### Required action
Report each line of the data that has "ميرين" somewhere in it.

Collected data entries
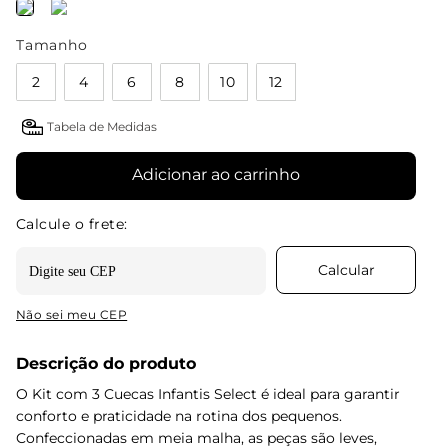
Tamanho
2
4
6
8
10
12
Tabela de Medidas
Adicionar ao carrinho
Não sei meu CEP
Descrição do produto
O Kit com 3 Cuecas Infantis Select é ideal para garantir
conforto e praticidade na rotina dos pequenos.
Confeccionadas em meia malha, as peças são leves,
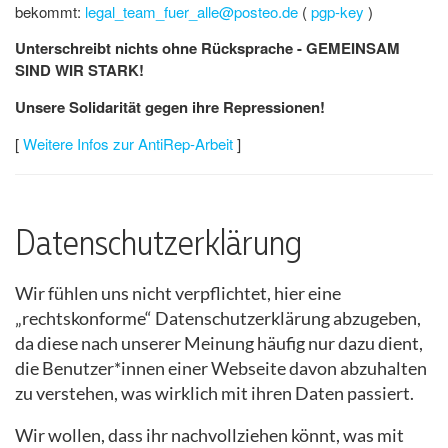
bekommt:
legal_team_fuer_alle@posteo.de
(
pgp-key
)
Unterschreibt nichts ohne Rücksprache - GEMEINSAM
SIND WIR STARK!
Unsere Solidarität gegen ihre Repressionen!
[
Weitere Infos zur AntiRep-Arbeit
]
Datenschutzerklärung
Wir fühlen uns nicht verpflichtet, hier eine
„rechtskonforme“ Datenschutzerklärung abzugeben,
da diese nach unserer Meinung häufig nur dazu dient,
die Benutzer*innen einer Webseite davon abzuhalten
zu verstehen, was wirklich mit ihren Daten passiert.
Wir wollen, dass ihr nachvollziehen könnt, was mit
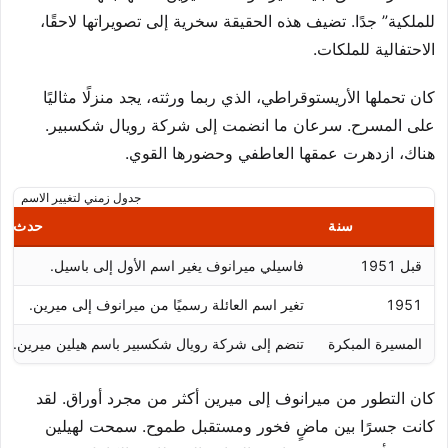
للملكية” جدًا. تضيف هذه الحقيقة سخرية إلى تصويراتها لاحقًا،
الاحتفالية للملكات.
كان تحملها الأريستوقراطي، الذي ربما ورثته، يجد منزلًا مثاليًا
على المسرح. سرعان ما انضمت إلى شركة رويال شكسبير.
هناك، ازدهرت عمقها العاطفي وحضورها القوي.
جدول زمني لتغيير الاسم
سنة
حدث
قبل 1951
فاسيلي ميرانوف يغير اسم الأول إلى باسيل.
1951
تغير اسم العائلة رسميًا من ميرانوف إلى ميرين.
المسيرة المبكرة
تنضم إلى شركة رويال شكسبير باسم هيلين ميرين.
كان التطور من ميرانوف إلى ميرين أكثر من مجرد أوراق. لقد
كانت جسرًا بين ماضٍ فخور ومستقبل طموح. سمحت لهيلين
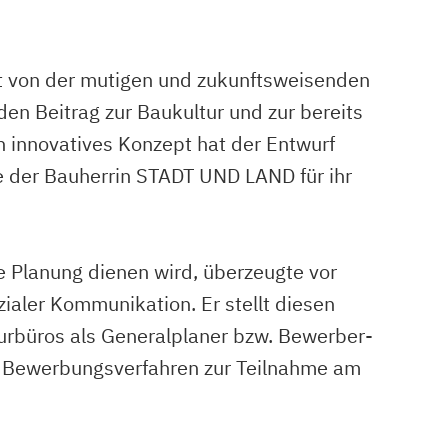
rt von der mutigen und zukunftsweisenden
den Beitrag zur Baukultur und zur bereits
n innovatives Konzept hat der Entwurf
e der Bauherrin STADT UND LAND für ihr
e Planung dienen wird, überzeugte vor
aler Kommunikation. Er stellt diesen
rbüros als Generalplaner bzw. Bewerber-
en Bewerbungsverfahren zur Teilnahme am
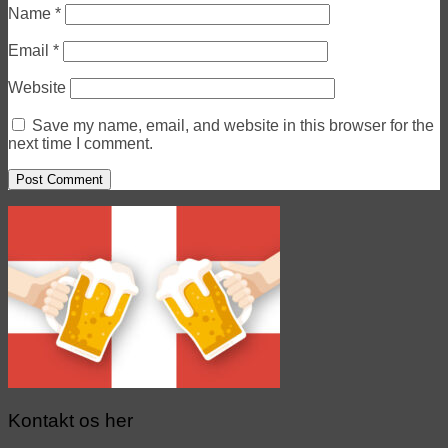
Name
*
Email
*
Website
Save my name, email, and website in this browser for the
next time I comment.
Kontakt os her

### Exercise solution
تغير اسم العائلة رسميًا من ميرانوف إلى ميرين.
تنضم إلى شركة رويال شكسبير باسم هيلين ميرين.
كان التطور من ميرانوف إلى ميرين أكثر من مجرد أوراق. لقد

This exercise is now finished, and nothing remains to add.